Work instruction: Using the entries below, write out the line with "integrates faith with academic excell", the line with "ursing practice. Ultimately, her", and every line in between, exactly as each is written.
• • • •
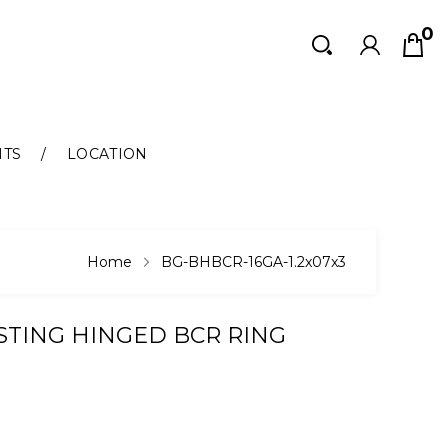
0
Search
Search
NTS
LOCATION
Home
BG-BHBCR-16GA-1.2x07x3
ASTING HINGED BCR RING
• • • •
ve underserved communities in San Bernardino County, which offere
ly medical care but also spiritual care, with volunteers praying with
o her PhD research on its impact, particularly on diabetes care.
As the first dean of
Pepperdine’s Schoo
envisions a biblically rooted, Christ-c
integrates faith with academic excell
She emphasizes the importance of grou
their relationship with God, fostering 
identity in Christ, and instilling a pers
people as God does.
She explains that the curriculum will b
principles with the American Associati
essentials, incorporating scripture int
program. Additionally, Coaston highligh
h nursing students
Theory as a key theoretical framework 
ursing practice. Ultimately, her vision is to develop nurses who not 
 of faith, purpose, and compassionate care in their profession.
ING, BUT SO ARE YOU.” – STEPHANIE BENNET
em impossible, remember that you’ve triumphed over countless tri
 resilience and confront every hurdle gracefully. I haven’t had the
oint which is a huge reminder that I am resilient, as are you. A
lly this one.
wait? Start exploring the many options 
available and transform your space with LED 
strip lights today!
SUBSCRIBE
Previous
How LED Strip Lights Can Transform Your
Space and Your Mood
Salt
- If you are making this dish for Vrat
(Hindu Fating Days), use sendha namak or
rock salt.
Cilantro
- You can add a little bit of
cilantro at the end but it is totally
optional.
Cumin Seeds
• • • •
Written response:
integrates faith with academic excell
She emphasizes the importance of grou
their relationship with God, fostering 
identity in Christ, and instilling a pers
people as God does.
She explains that the curriculum will b
principles with the American Associati
essentials, incorporating scripture int
program. Additionally, Coaston highligh
h nursing students
Theory as a key theoretical framework 
ursing practice. Ultimately, her vision is to develop nurses who not 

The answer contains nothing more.